▸ REQUIREMENT: Print the text from every one of the rows below word for word, leaving the pictures out of your answer.

▸ SOURCE MATERIAL:
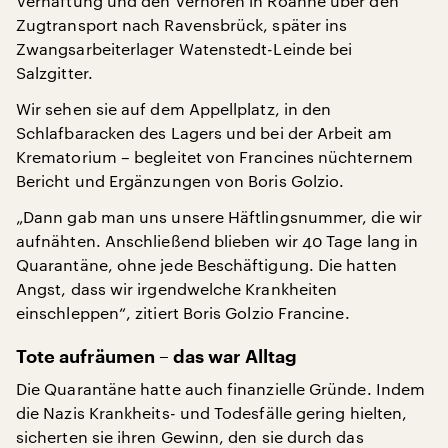
Verhaftung und den Verhören in Roanne über den
Zugtransport nach Ravensbrück, später ins
Zwangsarbeiterlager Watenstedt-Leinde bei
Salzgitter.
Wir sehen sie auf dem Appellplatz, in den
Schlafbaracken des Lagers und bei der Arbeit am
Krematorium – begleitet von Francines nüchternem
Bericht und Ergänzungen von Boris Golzio.
„Dann gab man uns unsere Häftlingsnummer, die wir
aufnähten. Anschließend blieben wir 40 Tage lang in
Quarantäne, ohne jede Beschäftigung. Die hatten
Angst, dass wir irgendwelche Krankheiten
einschleppen“, zitiert Boris Golzio Francine.
Tote aufräumen – das war Alltag
Die Quarantäne hatte auch finanzielle Gründe. Indem
die Nazis Krankheits- und Todesfälle gering hielten,
sicherten sie ihren Gewinn, den sie durch das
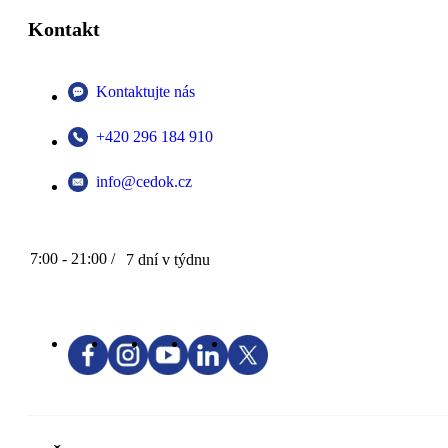
Kontakt
Kontaktujte nás
+420 296 184 910
info@cedok.cz
7:00 - 21:00 /
7 dní v týdnu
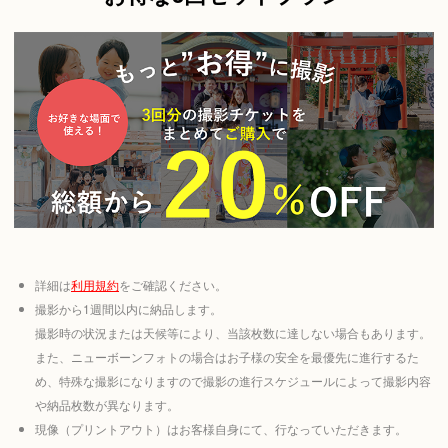
詳細は
利用規約
をご確認ください。
撮影から1週間以内に納品します。
撮影時の状況または天候等により、当該枚数に達しない場合もあります。
また、ニューボーンフォトの場合はお子様の安全を最優先に進行するた
め、特殊な撮影になりますので撮影の進行スケジュールによって撮影内容
や納品枚数が異なります。
現像（プリントアウト）はお客様自身にて、行なっていただきます。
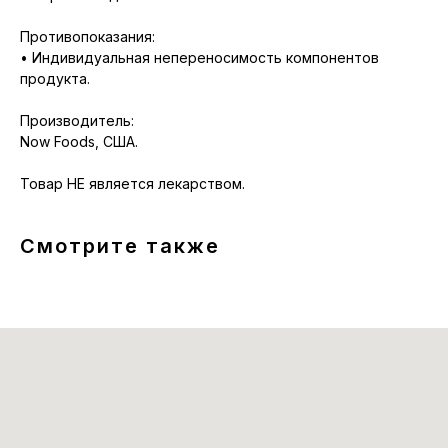
Противопоказания:
• Индивидуальная непереносимость компонентов
продукта.
Производитель:
Now Foods, США.
Товар НЕ является лекарством.
Смотрите также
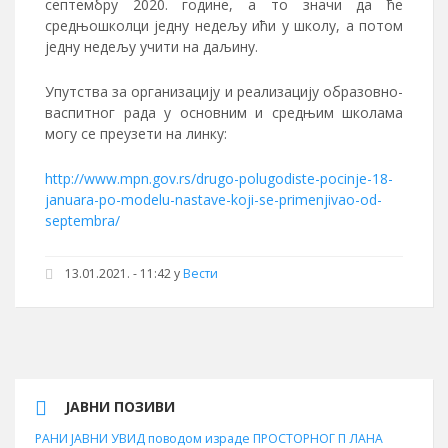
септембру 2020. године, а то значи да ће
средњошколци једну недељу ићи у школу, а потом
једну недељу учити на даљину.
Упутства за организацију и реализацију образовно-
васпитног рада у основним и средњим школама
могу се преузети на линку:
http://www.mpn.gov.rs/drugo-polugodiste-pocinje-18-
januara-po-modelu-nastave-koji-se-primenjivao-od-
septembra/
13.01.2021. - 11:42 у
Вести
ЈАВНИ ПОЗИВИ
РАНИ ЈАВНИ УВИД поводом израде ПРОСТОРНОГ П ЛАНА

▸ RESPONSE TO THIS TASK:
Verhaftung und den Verhören in Roanne über den
Zugtransport nach Ravensbrück, später ins
Zwangsarbeiterlager Watenstedt-Leinde bei
Salzgitter.
Wir sehen sie auf dem Appellplatz, in den
Schlafbaracken des Lagers und bei der Arbeit am
Krematorium – begleitet von Francines nüchternem
Bericht und Ergänzungen von Boris Golzio.
„Dann gab man uns unsere Häftlingsnummer, die wir
aufnähten. Anschließend blieben wir 40 Tage lang in
Quarantäne, ohne jede Beschäftigung. Die hatten
Angst, dass wir irgendwelche Krankheiten
einschleppen“, zitiert Boris Golzio Francine.
Tote aufräumen – das war Alltag
Die Quarantäne hatte auch finanzielle Gründe. Indem
die Nazis Krankheits- und Todesfälle gering hielten,
sicherten sie ihren Gewinn, den sie durch das
Kontakt
Kontaktujte nás
+420 296 184 910
info@cedok.cz
7:00 - 21:00 /
7 dní v týdnu
詳細は
利用規約
をご確認ください。
撮影から1週間以内に納品します。
撮影時の状況または天候等により、当該枚数に達しない場合もあります。
また、ニューボーンフォトの場合はお子様の安全を最優先に進行するた
め、特殊な撮影になりますので撮影の進行スケジュールによって撮影内容
や納品枚数が異なります。
現像（プリントアウト）はお客様自身にて、行なっていただきます。
Противопоказания:
• Индивидуальная непереносимость компонентов
продукта.
Производитель:
Now Foods, США.
Товар НЕ является лекарством.
Смотрите также
септембру 2020. године, а то значи да ће
средњошколци једну недељу ићи у школу, а потом
једну недељу учити на даљину.
Упутства за организацију и реализацију образовно-
васпитног рада у основним и средњим школама
могу се преузети на линку:
http://www.mpn.gov.rs/drugo-polugodiste-pocinje-18-
januara-po-modelu-nastave-koji-se-primenjivao-od-
septembra/
13.01.2021. - 11:42 у
Вести
ЈАВНИ ПОЗИВИ
РАНИ ЈАВНИ УВИД поводом израде ПРОСТОРНОГ П ЛАНА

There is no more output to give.